▸ **Exercises to complete**
A) List every psalm selection given for singing in the sermon excerpt.
B) In the sermon excerpt, rewrite the passage starting with "Beloved Congregation of" and going on through "receive instruction too.", replacing "circumstances" with "conditions".

▸ **Excerpted passage**
=== Section Start ===

Text: Deuteronomy 7:2a 
"And when the LORD your God delivers them over to you, you shall conquer them and utterly destroy them."
  

Scripture Reading:
Deuteronomy 7
II Corinthians 6:14-7:1
I Peter 2:9-12

Singing: (Psalms and Hymns are from the "Book of Praise" Anglo Genevan Psalter)
Psalm 84:5
Psalm 97:6
Psalm 139:12,13
Psalm 106:17,18,20
Psalm 26:6,7

Beloved Congregation of the Lord Jesus Christ!

Moses, we learned last week, spoke to a people on the banks of the Jordan River – in circumstances radically different from our circumstances today. Yet Moses’ words were significant for us simply because the God who spoke through Moses is today our God. Also, the people to whom God spoke 3000 years ago had the same nature as we have today. So we could receive encouragement from chap 6, and receive instruction too.

=== Section End ===

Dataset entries
=== Section Start ===

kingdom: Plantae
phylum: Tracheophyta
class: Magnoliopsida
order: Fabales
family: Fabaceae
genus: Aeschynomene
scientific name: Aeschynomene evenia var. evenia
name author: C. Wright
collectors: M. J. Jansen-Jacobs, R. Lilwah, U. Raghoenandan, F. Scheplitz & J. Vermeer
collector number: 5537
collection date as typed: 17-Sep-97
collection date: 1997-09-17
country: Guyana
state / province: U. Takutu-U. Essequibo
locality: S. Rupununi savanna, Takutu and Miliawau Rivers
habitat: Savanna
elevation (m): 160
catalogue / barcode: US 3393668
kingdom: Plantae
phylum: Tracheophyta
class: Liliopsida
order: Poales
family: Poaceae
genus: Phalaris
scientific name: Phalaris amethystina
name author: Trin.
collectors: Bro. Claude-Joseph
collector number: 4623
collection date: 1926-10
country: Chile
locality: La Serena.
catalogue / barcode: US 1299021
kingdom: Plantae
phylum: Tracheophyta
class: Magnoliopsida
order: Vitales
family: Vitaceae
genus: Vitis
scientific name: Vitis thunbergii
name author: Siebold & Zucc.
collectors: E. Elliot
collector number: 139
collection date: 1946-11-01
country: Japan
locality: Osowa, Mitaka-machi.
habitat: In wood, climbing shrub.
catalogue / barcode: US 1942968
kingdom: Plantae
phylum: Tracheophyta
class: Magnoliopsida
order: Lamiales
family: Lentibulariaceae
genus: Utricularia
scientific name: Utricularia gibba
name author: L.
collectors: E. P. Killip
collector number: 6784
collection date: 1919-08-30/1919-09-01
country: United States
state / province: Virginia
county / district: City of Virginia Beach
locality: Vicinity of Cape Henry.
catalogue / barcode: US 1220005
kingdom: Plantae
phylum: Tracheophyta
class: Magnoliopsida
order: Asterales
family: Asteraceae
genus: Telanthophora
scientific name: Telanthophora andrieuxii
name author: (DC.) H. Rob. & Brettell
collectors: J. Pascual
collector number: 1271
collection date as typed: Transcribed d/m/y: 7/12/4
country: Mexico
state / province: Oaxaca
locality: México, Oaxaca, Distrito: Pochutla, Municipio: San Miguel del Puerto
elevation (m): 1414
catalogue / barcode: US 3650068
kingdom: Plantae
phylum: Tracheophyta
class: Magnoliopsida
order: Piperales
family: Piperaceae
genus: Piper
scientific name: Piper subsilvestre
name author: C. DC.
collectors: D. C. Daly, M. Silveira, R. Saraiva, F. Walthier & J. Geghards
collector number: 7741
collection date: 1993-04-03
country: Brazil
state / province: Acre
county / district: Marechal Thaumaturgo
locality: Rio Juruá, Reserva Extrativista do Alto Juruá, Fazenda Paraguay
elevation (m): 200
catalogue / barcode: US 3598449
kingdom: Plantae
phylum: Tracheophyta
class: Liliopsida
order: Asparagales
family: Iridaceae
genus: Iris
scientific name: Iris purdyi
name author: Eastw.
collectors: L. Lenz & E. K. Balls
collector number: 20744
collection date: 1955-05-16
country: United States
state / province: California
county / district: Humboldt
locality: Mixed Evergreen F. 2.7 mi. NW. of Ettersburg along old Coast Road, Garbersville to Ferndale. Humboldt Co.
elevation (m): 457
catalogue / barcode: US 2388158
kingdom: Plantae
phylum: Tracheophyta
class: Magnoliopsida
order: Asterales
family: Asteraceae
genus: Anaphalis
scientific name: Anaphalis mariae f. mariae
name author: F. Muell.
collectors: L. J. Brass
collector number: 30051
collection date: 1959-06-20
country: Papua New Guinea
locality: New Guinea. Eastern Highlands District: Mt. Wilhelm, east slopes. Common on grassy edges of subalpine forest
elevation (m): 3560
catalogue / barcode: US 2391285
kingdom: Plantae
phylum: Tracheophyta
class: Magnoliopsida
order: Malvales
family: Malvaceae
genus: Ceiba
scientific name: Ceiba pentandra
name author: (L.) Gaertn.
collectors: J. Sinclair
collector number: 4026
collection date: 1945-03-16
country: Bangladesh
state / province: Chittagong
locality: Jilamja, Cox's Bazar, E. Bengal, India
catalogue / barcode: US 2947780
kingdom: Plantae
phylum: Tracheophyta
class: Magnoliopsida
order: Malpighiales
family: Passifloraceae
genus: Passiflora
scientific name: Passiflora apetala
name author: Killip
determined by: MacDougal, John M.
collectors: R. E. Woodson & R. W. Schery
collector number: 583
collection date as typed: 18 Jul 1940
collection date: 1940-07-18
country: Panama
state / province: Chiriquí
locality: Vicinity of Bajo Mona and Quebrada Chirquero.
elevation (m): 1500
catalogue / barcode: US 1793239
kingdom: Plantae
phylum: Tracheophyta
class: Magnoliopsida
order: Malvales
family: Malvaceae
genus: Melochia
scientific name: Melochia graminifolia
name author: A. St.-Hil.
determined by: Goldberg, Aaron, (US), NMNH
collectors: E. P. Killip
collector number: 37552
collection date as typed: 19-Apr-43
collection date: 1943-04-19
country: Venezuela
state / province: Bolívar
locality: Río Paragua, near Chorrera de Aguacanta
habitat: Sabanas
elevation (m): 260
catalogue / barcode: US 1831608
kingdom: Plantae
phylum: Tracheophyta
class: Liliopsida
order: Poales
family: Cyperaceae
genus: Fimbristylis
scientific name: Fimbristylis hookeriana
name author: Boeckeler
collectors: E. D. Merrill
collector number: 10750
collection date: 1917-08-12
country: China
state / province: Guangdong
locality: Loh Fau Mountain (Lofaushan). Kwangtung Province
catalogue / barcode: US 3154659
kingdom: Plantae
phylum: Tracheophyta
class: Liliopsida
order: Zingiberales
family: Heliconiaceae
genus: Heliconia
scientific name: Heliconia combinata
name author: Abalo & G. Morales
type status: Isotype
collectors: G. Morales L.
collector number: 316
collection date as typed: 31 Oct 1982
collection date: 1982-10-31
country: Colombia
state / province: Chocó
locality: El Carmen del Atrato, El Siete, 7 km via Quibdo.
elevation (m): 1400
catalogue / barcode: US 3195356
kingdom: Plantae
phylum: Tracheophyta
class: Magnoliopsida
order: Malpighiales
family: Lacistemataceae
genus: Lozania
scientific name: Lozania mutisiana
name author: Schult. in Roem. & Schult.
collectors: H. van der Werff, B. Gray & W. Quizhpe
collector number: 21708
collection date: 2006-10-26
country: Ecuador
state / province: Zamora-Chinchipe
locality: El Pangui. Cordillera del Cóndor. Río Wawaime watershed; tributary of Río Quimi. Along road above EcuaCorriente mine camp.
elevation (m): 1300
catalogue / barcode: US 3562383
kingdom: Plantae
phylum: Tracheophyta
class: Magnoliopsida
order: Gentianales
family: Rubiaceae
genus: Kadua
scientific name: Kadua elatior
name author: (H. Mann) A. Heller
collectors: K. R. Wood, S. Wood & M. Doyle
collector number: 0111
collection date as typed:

=== Section End ===

▸ **Written answers**
A)
Psalm 84:5
Psalm 97:6
Psalm 139:12,13
Psalm 106:17,18,20
Psalm 26:6,7

B)
Beloved Congregation of the Lord Jesus Christ!

Moses, we learned last week, spoke to a people on the banks of the Jordan River – in conditions radically different from our conditions today. Yet Moses’ words were significant for us simply because the God who spoke through Moses is today our God. Also, the people to whom God spoke 3000 years ago had the same nature as we have today. So we could receive encouragement from chap 6, and receive instruction too.